Since I started trying to lose weight a year and a half ago, I very rarely eat fast food. Occasionally, I indulge in pizza or a burrito, but the instances are few and far between. There’s one glaring exception – when I’m drunk. After I’ve had a few drinks, all notions of dieting go completely out the window, and I will pretty much eat anything I can get my hands on, no matter how unhealthy. One of my favorite drunk meals is the Chicken McNugget Extra Value Meal from McDonald’s, but pretty soon some folks in England won’t be able to indulge in my favorite drunk combo.
In a move that will likely cut profits by at least a zillion percent, a McDonald’s in Cambridge is requiring that visibly drunk customers take a breathalyzer before going to the 24 hour location. Anyone who blows more than a .08, which is twice the legal driving limit, won’t be able to go in and get the Big Mac their drunk self really wants but their hungover self will regret in the morning.
So why exactly is this location taking such unusual measures? To protect you from making poor food choices while inebriated? Ha, yeah right. More like they don’t want to you ruin the other guests’ dining experience with your drunk rendition of “Wagon Wheel.” According to FoxNews, the local police told the Mirror, “We want people to enjoy themselves, not have their night ruined.” Police also noted that anyone not allowed into the restaurant will be given an educational flyer on the dangers of excessive drinking. Because obviously a pamphlet will totally assuage my craving for McNuggets and fries with excessive amounts of barbeque sauce and make me rethink the alcohol consumption that brought on the yearning to begin with.

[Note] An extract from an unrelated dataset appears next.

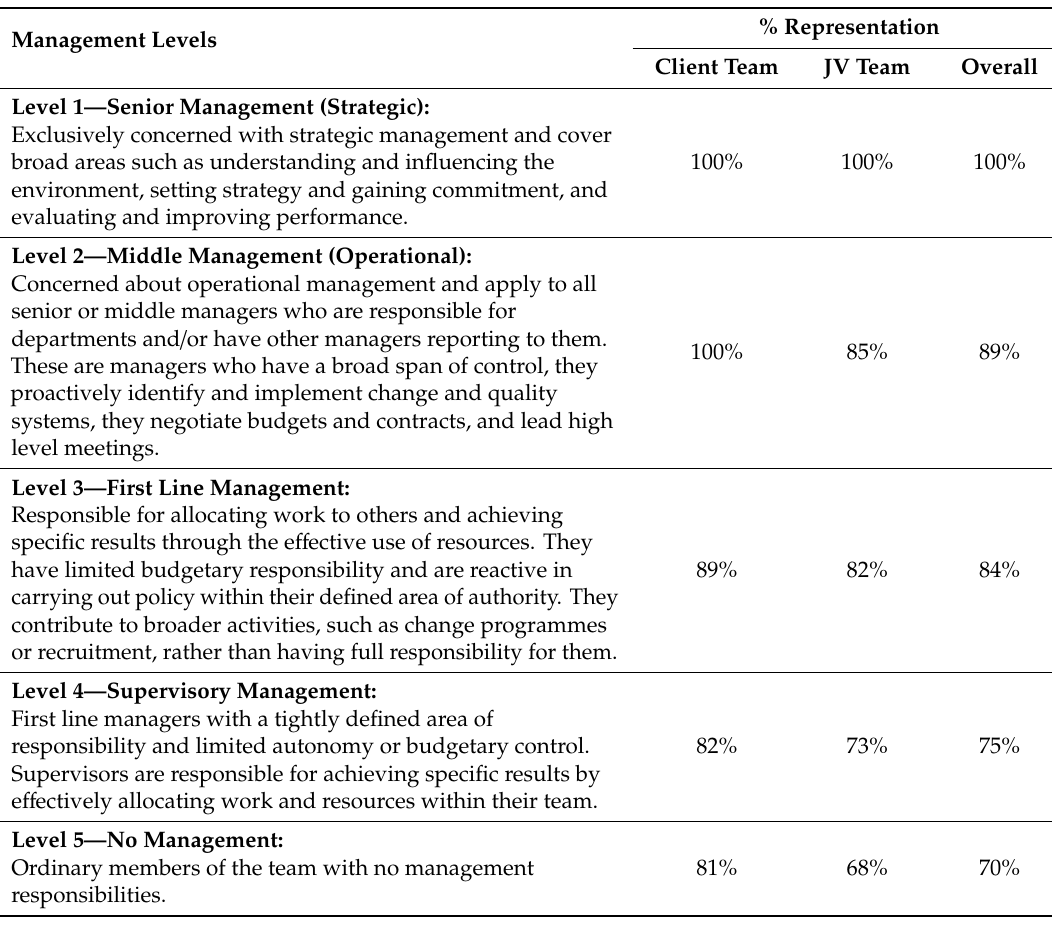
Table 2. The distribution of survey responses across the population, categorized according to five broad levels of management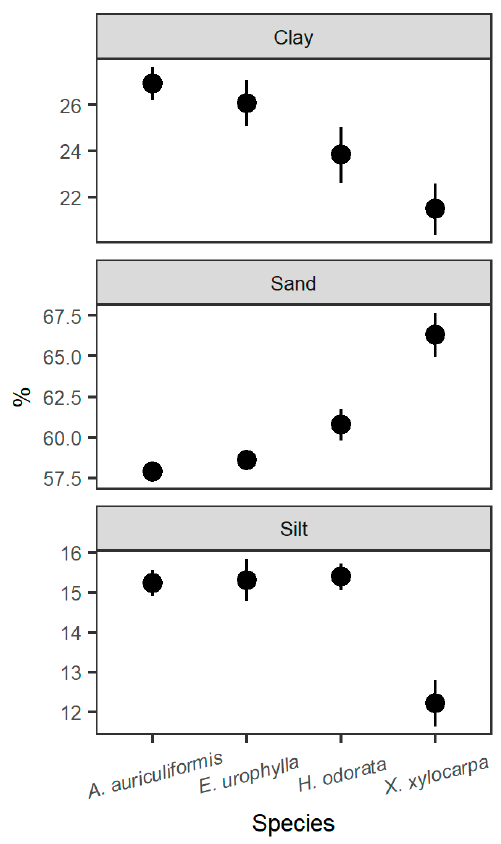
Figure A1. Monthly vapor pressure deficit between July 2015 and June 2016, calculated from measurements of air temperature and relative humidity above the soil surface as the difference between saturation vapor pressure and actual vapor pressure. The line indicates average values; the ribbon represents 95% CI.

Students at the nearby Trinity College definitely have taken issue with the new policy. Student Declan Amphlett told his school paper, according to FoxNews, “This new measure is a flagrant and horrific violation of our human rights.” Yeah, that’s right Declan! We have a right to eat Grade-D hamburger meat at 2 a.m.! Never mind global warming and the wage gap, this is the issue of our generation! Our new BFF Declan went on to say, “We’ll have to resort to smuggling sandwiches into clubs like a really primary school version of the drugs trade.” Oh, now you lost me, buddy. It’s not exactly rocket science to sneak food in places – hell, I’ve been smuggling candy and soda into the movie theater for years. Plus, if you’re seriously interested in the drug trade, may I suggest you visit the nearest Taco Bell?